By Jen Knox
I was terrified of blood, and breaking skin was a real possibility. Andrea Henderson looked down on me through her blue-tinted hexagon glasses, so I looked straight ahead. Her sharply creased pants were rolled up to her knee. I faced veiny shins, almost translucent, like the skin on the kielbasa my grandmother would boil at Christmastime. Even as a child, I could never stomach the pale sausage. I lifted one of Andrea Henderson’s legs onto the towel in my lap and furiously shaved away the softened curdles of dead skin.
“Do whatever it takes. I have twenty minutes before I need to be out that door. I’m receiving an award, so I can’t just blend into the background tonight,” she said.
I started to wonder how I could get the polish to dry in time. Her nails were pale yellow, like the linoleum in her kitchen, and thick. They’d split, I knew it, and I’d need extra time for filing. Onychoschizia was the nail disease I’d never forget because it was the disease that I confused with onychatrophia on my final nail tech exam, which cost me the top score. The first clue that I was in the wrong profession.
After a quick rinse, I toweled each toe, trying to ignore the urge to look up. To sit low, almost on the ground, was necessary. I was continuing my education, taking business classes that promised to change the way I’d see the world, be seen to the world. I had a naïve and grand vision of accruing $17,000 in my bank account. I don’t know where that number came from, but I knew once I had it, I could buy a motorcycle and never again have to sit with a callus grater at the feet of a fierce woman who never thought to ask my name. As it was, I would work many years beyond this night before my student loan debt would reduce to the inverse of the number that had become my lighthouse.
My fingers ached. I had to put my body weight into it. But I got Andrea Henderson’s nails clipped.
“Oval or square?” I asked.
“I’m an artist,” she said. “Square.”
Of course. The more difficult shape. The shape that doesn’t show up in nature. I rounded the edges carefully on her right foot and evened out the top line like the pro I was. On the left foot, however, something caught my eye, and I became nervous. On the fireplace behind her were a series of small blue birds that I figured had been purchased at a craft store, but one of them stared at me as though it could see through me. As though it was telling me I could do better in this life.
“How?” I asked, and Andrea Henderson looked down her blue glasses at me again. I looked straight ahead.
“How what?” she asked.
“I was thinking out loud. Talking to your bird.”
“Thank you. I did them myself. The trickiest part is not getting the wings wet as you split the back body open. It’s all very meticulous with birds. I made them for a wedding, and I got to keep those five. They were the rejects, but they were, quite honestly, my favorites. They have character, unlike the bridegroom. I confide in them myself,” she said.
“Taxidermy?” I asked.
“I’m an artist. Of course. Are you done yet?”
I looked down at her foot, file in hand, and saw that the skin on this big toe was closer to the nail. I had to pull it back to do my work, edge the file at a thirty-degree angle.

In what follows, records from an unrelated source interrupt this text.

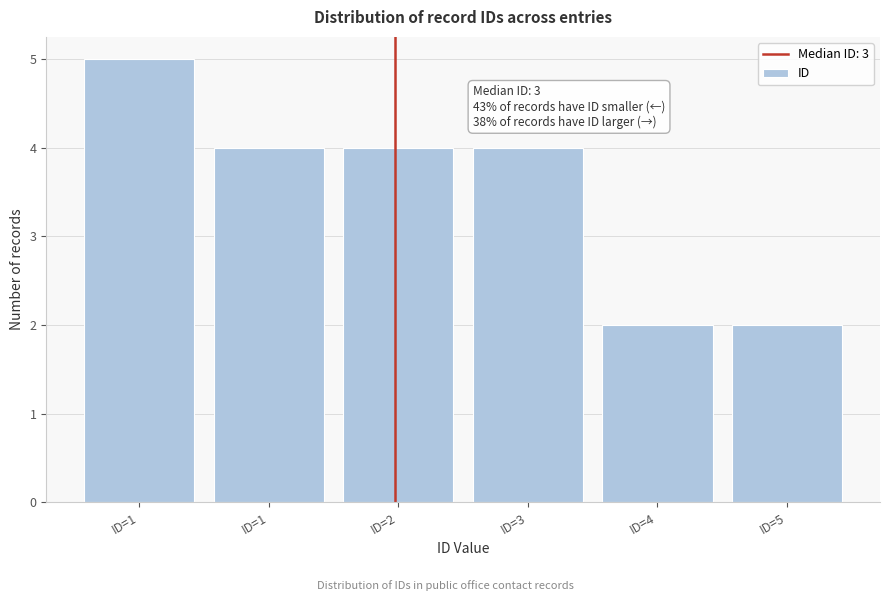

How many bars are there in total?

6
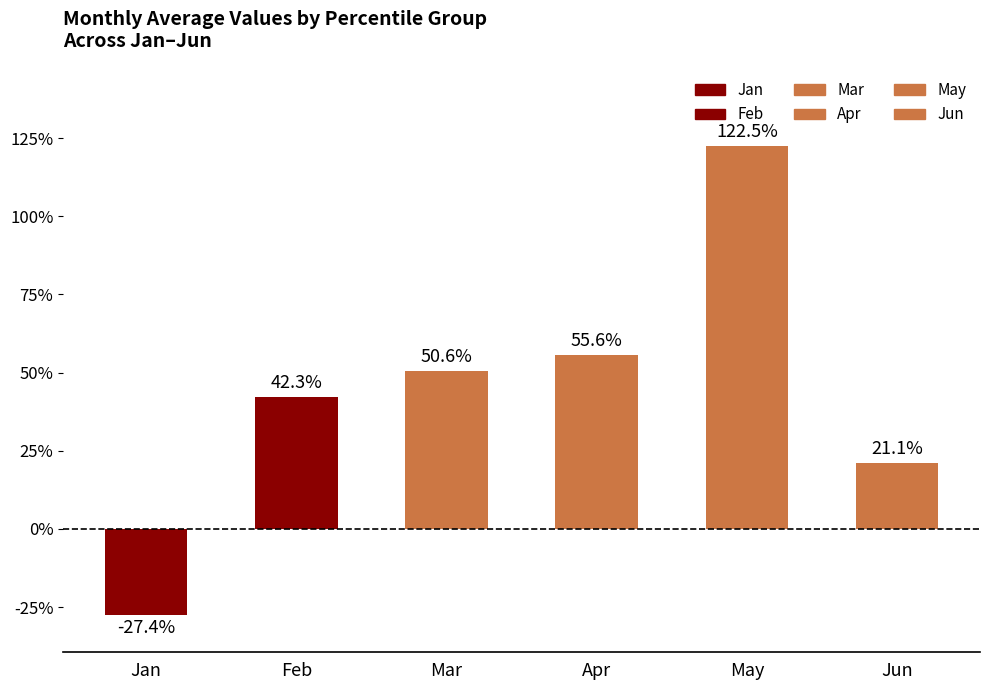

The value of Mar at pct95 is 1.0. True or false?

False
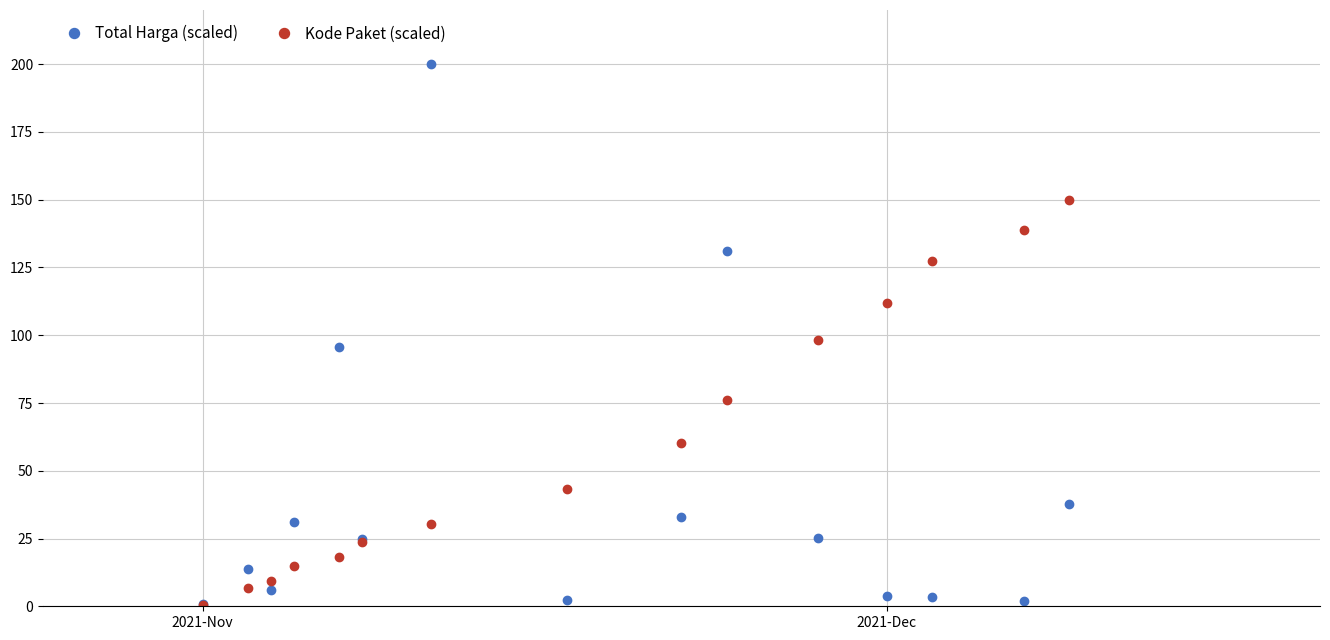

At how many categories does at least one series exceed 124?

5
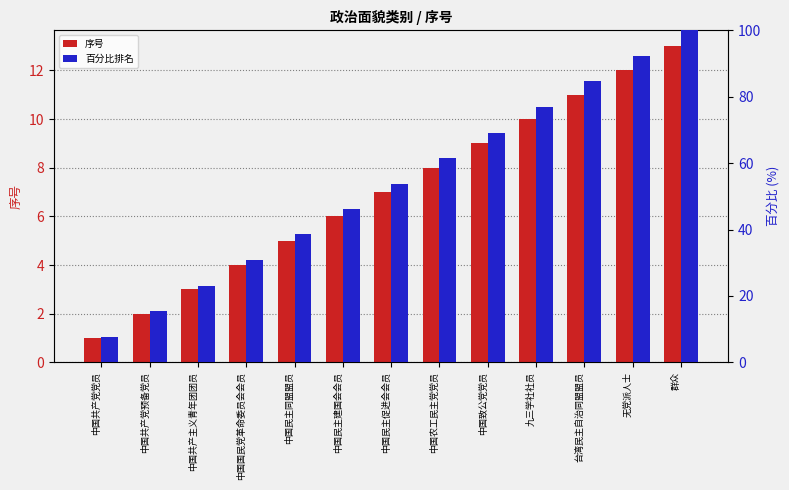

At which label does 序号 first exceed 7?

中国农工民主党党员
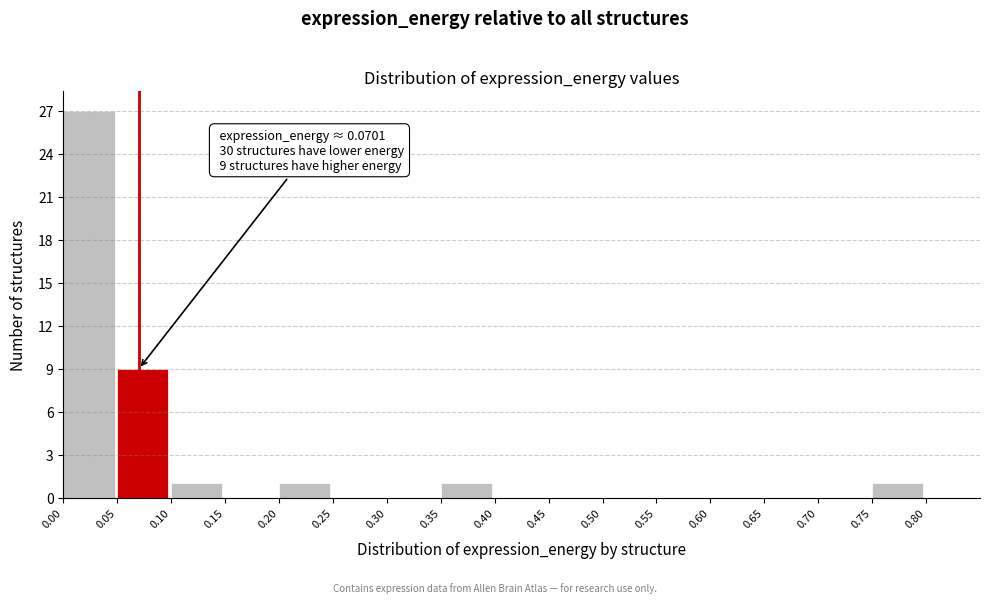

Which range on the x-axis has the tallest bar?

0.00 to 0.05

A woman who could peel the skin off bluebirds and bring them back to static confidants was an alchemist, and here I was with four minutes left before I had to get the polish on. There was no way it would dry faster, not even if I used the nail school trick of spraying olive oil on the feet.

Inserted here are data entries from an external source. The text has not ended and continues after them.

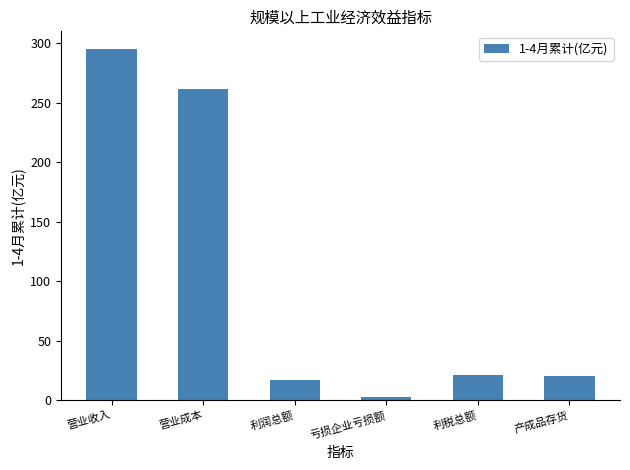

What is the change in value from 营业成本 to 亏损企业亏损额?

-258.5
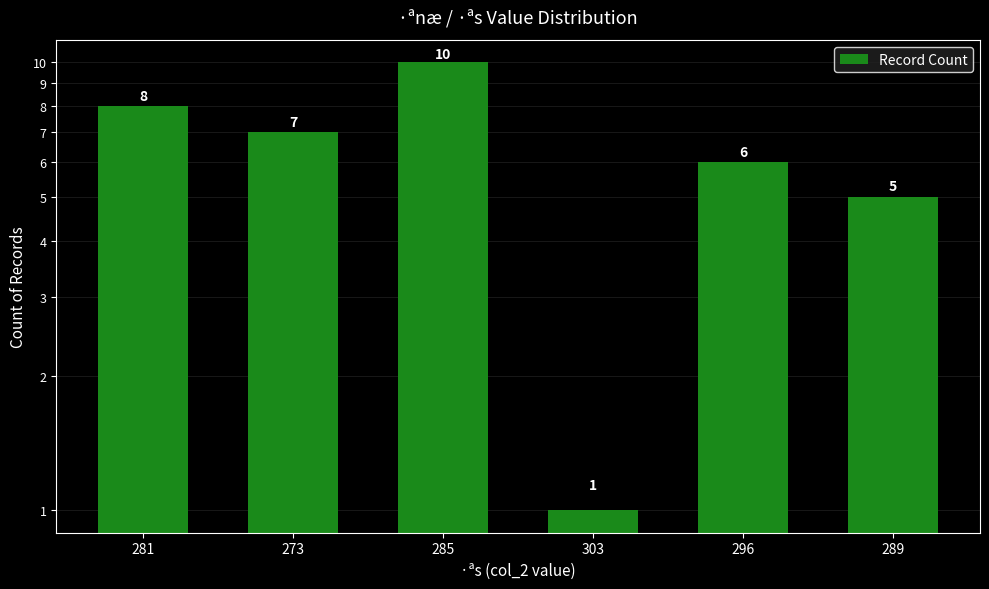

Does the chart contain stacked bars?

No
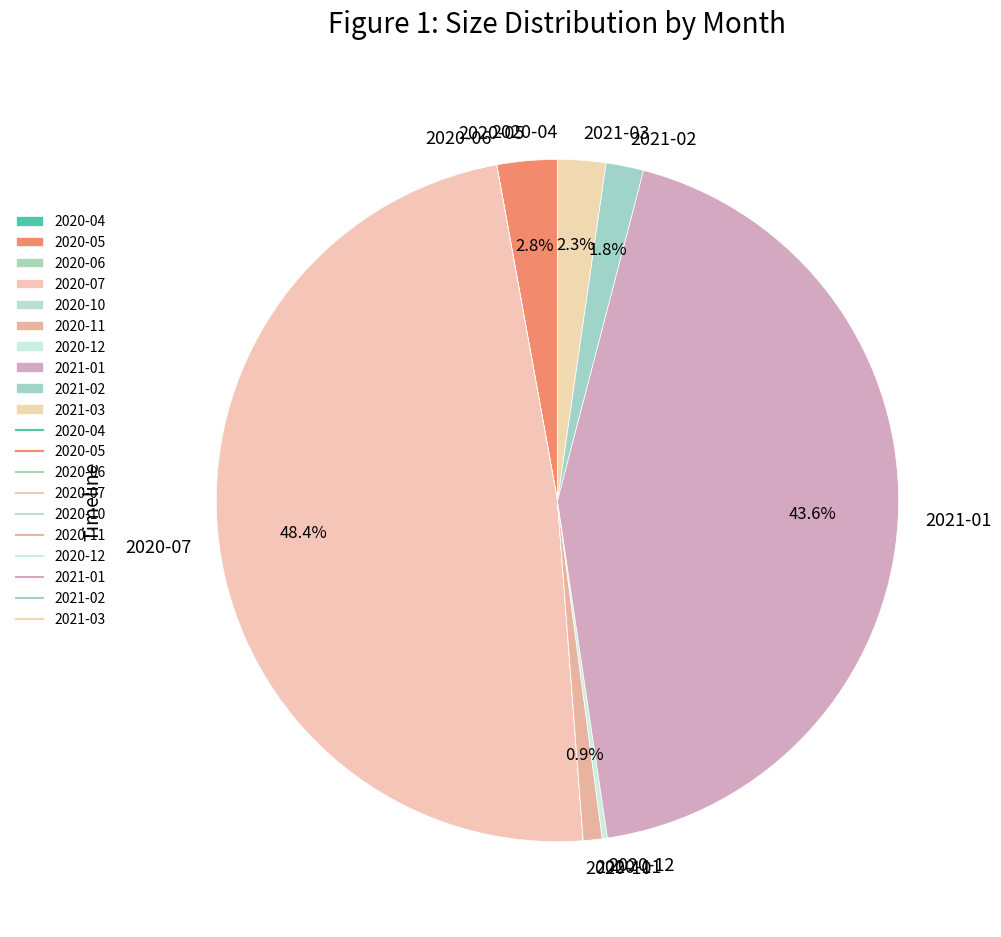

Does any single category account for the majority?

No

I began to square off the left big toe and miscalculated. A clumsy step that resulted in the opening of skin. A gush of bright blood. I hung my head as I pressed cotton to skin and held, looking up to the bird.
Another sign. It said, “This isn’t for you.”

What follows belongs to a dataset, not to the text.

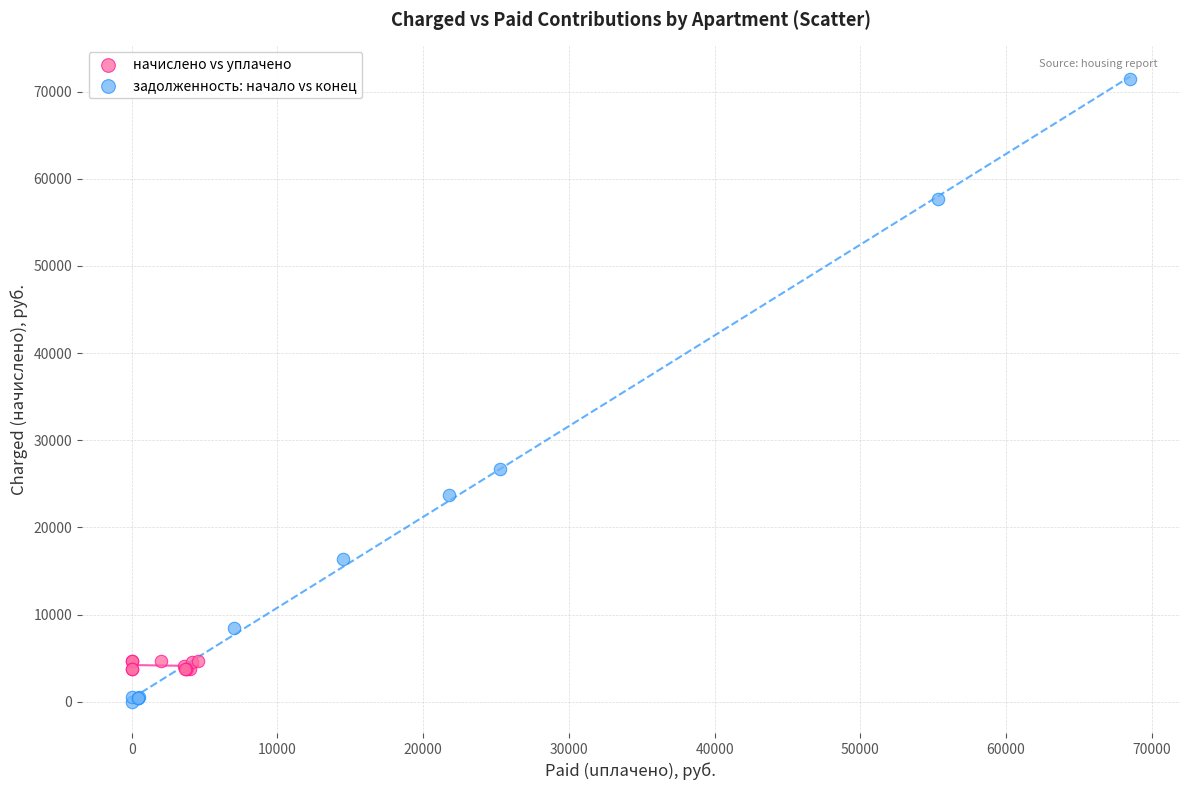

Which series reaches the maximum Y coordinate?

задолженность: начало vs конец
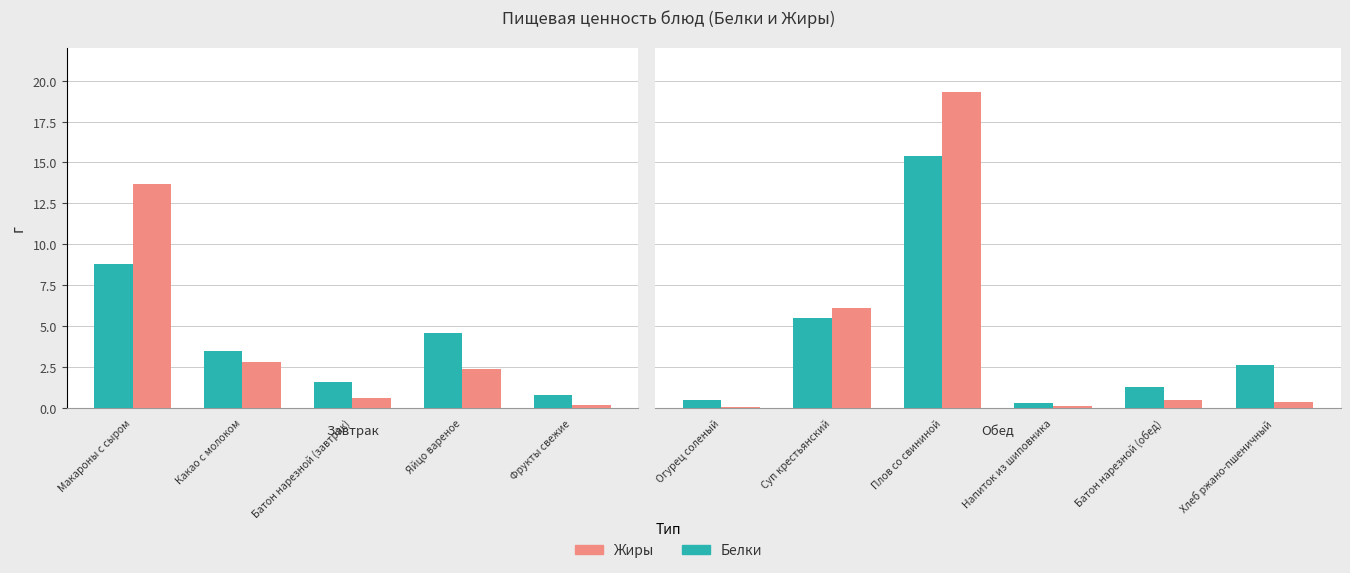

What are all the series names shown in the legend?

Белки, Жиры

But the taxidermist who was an artist forgave me, and the olive oil spray impressed her, so she tipped me almost fifty dollars, making the job just short of a hundred total. As I packed up my things, watching her quickly grab a dress she’d change into in the car, she told me to say goodbye. So I did, and she said no, not to me.
So I walked toward the birds, this time making eye contact with more than one of them, and I told each goodbye and thank you. I was unsure what I was thanking them for, but I thanked them wholeheartedly, and they told me that my next job would not be right either, but I was headed in the right direction.
I thanked Andrea Henderson, who nodded and rushed toward the door, swiftly plucking one of the birds from the mantel and slipping the odd tip into my palm, getting me no closer to my $17,000 goal. “Use a feather duster to keep him clean,” she told me. “And find a new job.”